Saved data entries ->
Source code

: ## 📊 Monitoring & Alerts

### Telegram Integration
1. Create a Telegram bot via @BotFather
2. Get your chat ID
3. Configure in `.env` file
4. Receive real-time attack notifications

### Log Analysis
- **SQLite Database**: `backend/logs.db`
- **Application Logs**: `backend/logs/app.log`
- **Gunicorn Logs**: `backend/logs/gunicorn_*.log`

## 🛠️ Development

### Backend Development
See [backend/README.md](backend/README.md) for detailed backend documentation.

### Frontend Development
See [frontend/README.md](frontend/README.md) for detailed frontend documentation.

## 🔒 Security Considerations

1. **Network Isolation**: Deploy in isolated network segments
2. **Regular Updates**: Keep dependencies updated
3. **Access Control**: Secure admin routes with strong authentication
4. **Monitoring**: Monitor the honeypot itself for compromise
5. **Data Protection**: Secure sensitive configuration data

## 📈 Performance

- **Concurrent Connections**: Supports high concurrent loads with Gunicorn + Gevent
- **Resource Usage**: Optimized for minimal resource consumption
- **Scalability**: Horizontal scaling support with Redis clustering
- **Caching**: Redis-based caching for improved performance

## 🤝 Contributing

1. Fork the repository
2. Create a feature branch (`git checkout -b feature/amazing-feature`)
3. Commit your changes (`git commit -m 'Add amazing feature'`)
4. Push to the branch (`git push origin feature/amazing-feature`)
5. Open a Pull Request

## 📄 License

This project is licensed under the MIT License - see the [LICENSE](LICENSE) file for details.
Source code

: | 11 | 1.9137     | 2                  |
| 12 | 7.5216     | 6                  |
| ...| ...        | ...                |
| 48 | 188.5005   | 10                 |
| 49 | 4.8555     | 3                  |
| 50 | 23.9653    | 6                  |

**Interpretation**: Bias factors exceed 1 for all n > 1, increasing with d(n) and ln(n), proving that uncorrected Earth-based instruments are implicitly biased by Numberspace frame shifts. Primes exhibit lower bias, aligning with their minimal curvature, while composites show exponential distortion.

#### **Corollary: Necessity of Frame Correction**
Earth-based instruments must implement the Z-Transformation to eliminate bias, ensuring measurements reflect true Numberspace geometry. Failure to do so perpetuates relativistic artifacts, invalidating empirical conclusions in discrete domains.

Try it -> The range runs from the line above containing "## 📄 License" to the line containing "50 | 23.9653", inclusive. Restate those lines word for word and no others.

Exercise solution ->
## 📄 License

This project is licensed under the MIT License - see the [LICENSE](LICENSE) file for details.
Source code

: | 11 | 1.9137     | 2                  |
| 12 | 7.5216     | 6                  |
| ...| ...        | ...                |
| 48 | 188.5005   | 10                 |
| 49 | 4.8555     | 3                  |
| 50 | 23.9653    | 6                  |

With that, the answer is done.